With a clientele that includes a mix of young professionals in addition to local artists, Iware on Second stocks a wide range of high-end frame brands. Kawasaki, LaFont and Mikado are among the 800 frames on display, all of which range in price from $185 to $450. Cunningham does all the lab work himself and though he typically refers patients to two local doctors, he hopes to have someone running his own exam room in the near future. “We don’t have a doctor on staff right now, we’re still searching for the right one,” he explains.

In addition to the brand-name frames on display, Cunningham sells a collection of hand-carved frames that he designs himself. “This is a great way to set us apart from what other optical shops in the area are carrying… and it’s kind of under my skin right now. It’s something I really enjoy doing and I hope I can expand on it in the future,” he says. “It’s like giving birth, watching your two-dimensional drawings go through the whole process to become a three-dimensional frame you hold in your hands.”

To create the ideal backdrop for his inventory, Cunningham decided that there would be nothing standard about his interior space. “I have always had the phrase: ‘presentation is everything’ rolling around in my brain,” he says. “So I spent a lot of time trying to create the most unique way to display a frame.”

Working with neighborhood design and graphic artists, Cunningham has fostered a warm and eclectic environment—one that not only uses the space efficiently, but also carries an element of fun. For example, one entire wall is covered with a map of the Twin Cities. Map pins show the actual houses of many of Cunningham’s customers.

Large front windows feature a pebble garden and handcrafted display boxes. Nearby, a smiling alligator table holds plants and magazines. In the center of the store is an eight-foot-by-four-foot sand and rock Zen garden with flat file drawers underneath to hold well over 200 frames. Incorporated into many of his display areas are the works of local artists. In addition to allowing these artists to show their “sellables” on a rotating basis, Cunningham hosts a large open house in the spring and the fall. These open houses help to celebrate the opening of new shows at the Frank Stone Gallery and because the gallery and the optical shop open into each other, the free flow of people has benefited both businesses.

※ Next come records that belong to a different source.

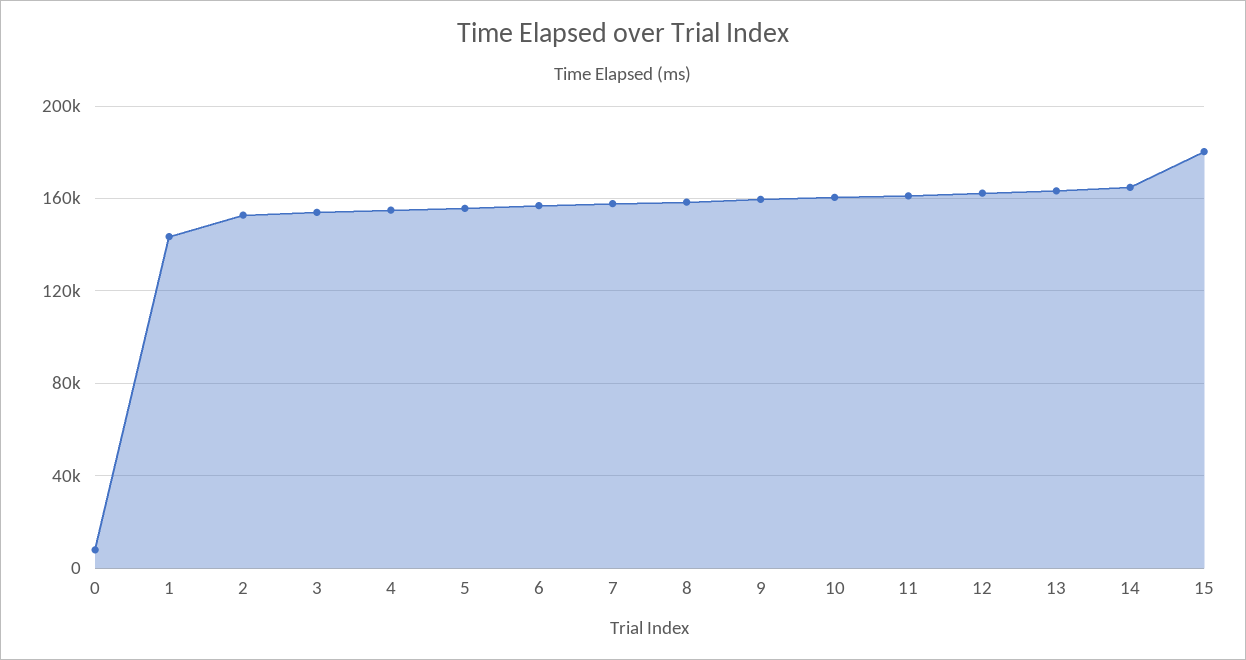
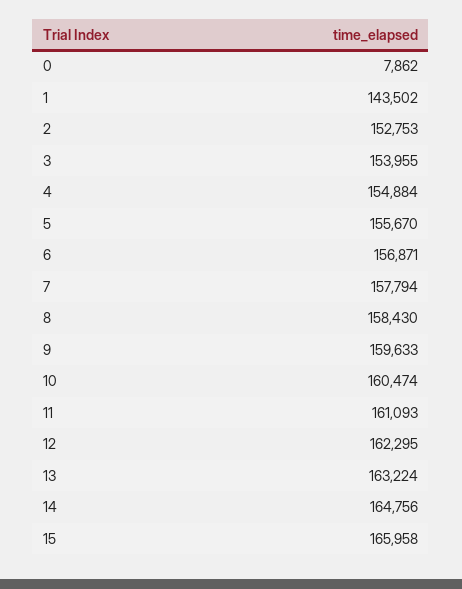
  {
    "0": 7862,
    "1": 143502,
    "2": 152753,
    "3": 153955,
    "4": 154884,
    "5": 155670,
    "6": 156871,
    "7": 157794,
    "8": 158430,
    "9": 159633,
    "10": 160474,
    "11": 161093,
    "12": 162295,
    "13": 163224,
    "14": 164756,
-   "15": 180000
+   "15": 165958
  }

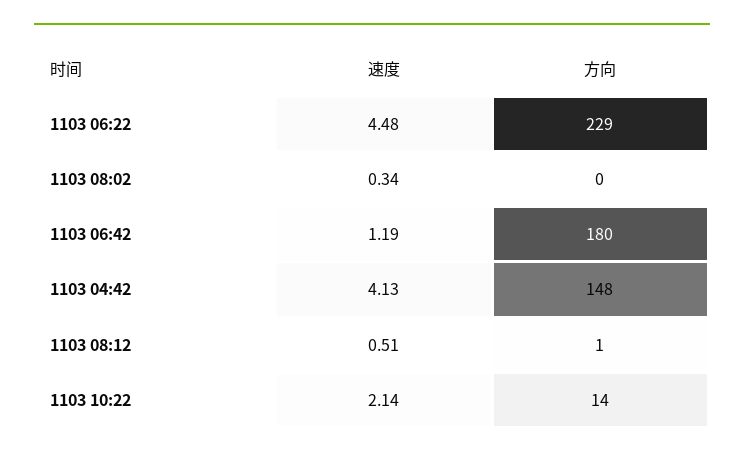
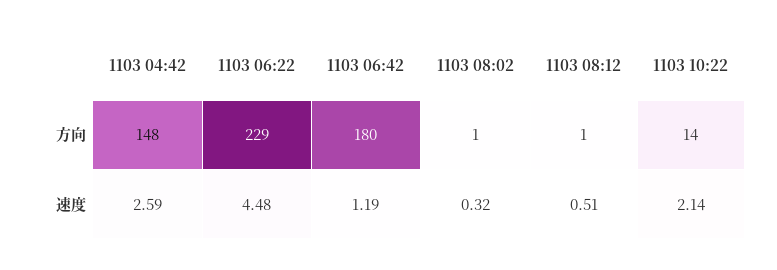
  {
    "速度": {
      "1103 06:22": 4.48,
-     "1103 08:02": 0.34,
+     "1103 08:02": 0.32,
      "1103 06:42": 1.19,
-     "1103 04:42": 4.13,
+     "1103 04:42": 2.59,
      "1103 08:12": 0.51,
      "1103 10:22": 2.14
    },
    "方向": {
      "1103 06:22": 229,
-     "1103 08:02": 0,
+     "1103 08:02": 1,
      "1103 06:42": 180,
      "1103 04:42": 148,
      "1103 08:12": 1,
      "1103 10:22": 14
    }
  }

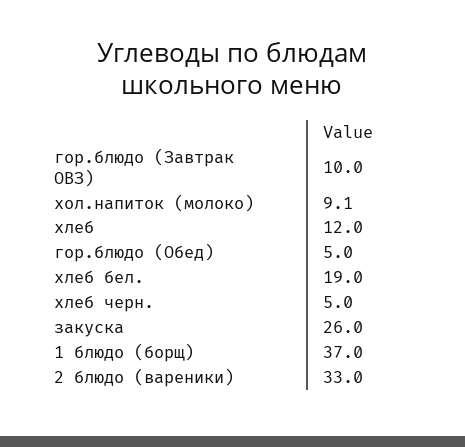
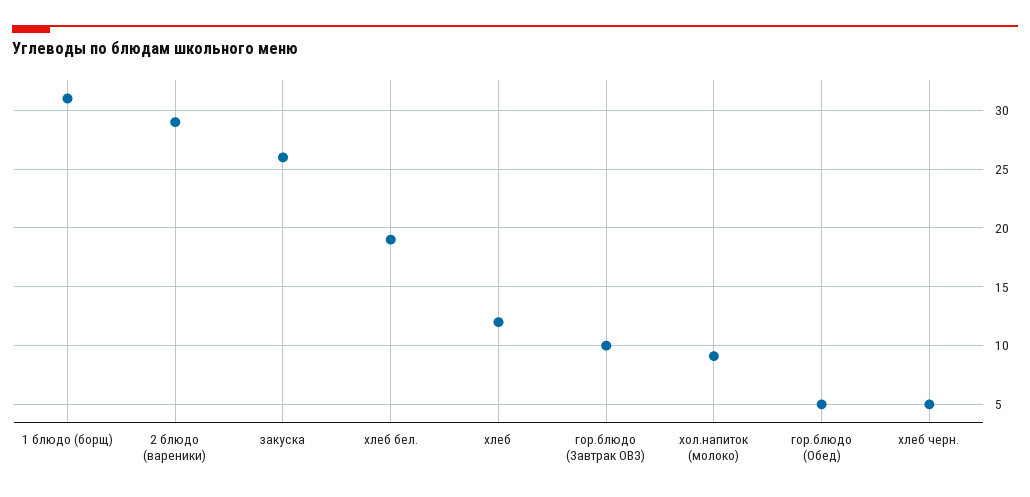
  {
    "гор.блюдо (Завтрак ОВЗ)": 10,
    "хол.напиток (молоко)": 9.1,
    "хлеб": 12,
    "гор.блюдо (Обед)": 5,
    "хлеб бел.": 19,
    "хлеб черн.": 5,
    "закуска": 26,
-   "1 блюдо (борщ)": 37,
+   "1 блюдо (борщ)": 31,
-   "2 блюдо (вареники)": 33
+   "2 блюдо (вареники)": 29
  }

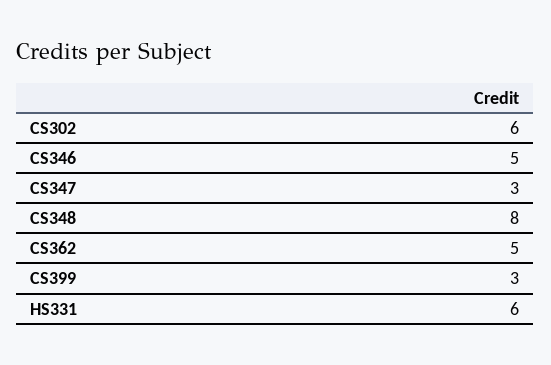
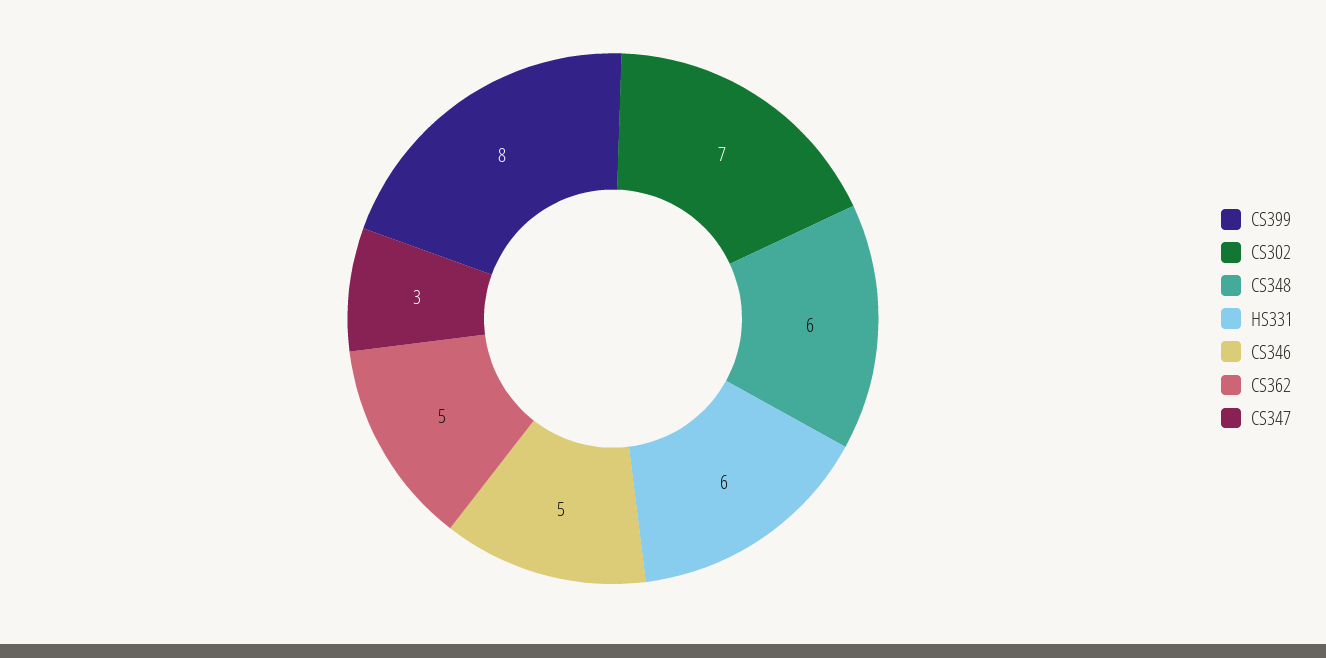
  {
-   "CS302": 6,
+   "CS302": 7,
    "CS346": 5,
    "CS347": 3,
-   "CS348": 8,
+   "CS348": 6,
    "CS362": 5,
-   "CS399": 3,
+   "CS399": 8,
    "HS331": 6
  }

Iware on Second owes much of its success to its satisfied customers—many of who are willing to wait however long it takes to get a perfect fit. In the age of one-hour photo and prescriptions-filled-while-you-wait, Cunningham educates his customers on the benefit of taking the time to do the job right. “Speed is not everything,” he says. Not surprisingly, Iware on Second finds most of its new customers through word-of-mouth advertising. With its clever take on color and light, and creative display, this is one optical shop worth looking into.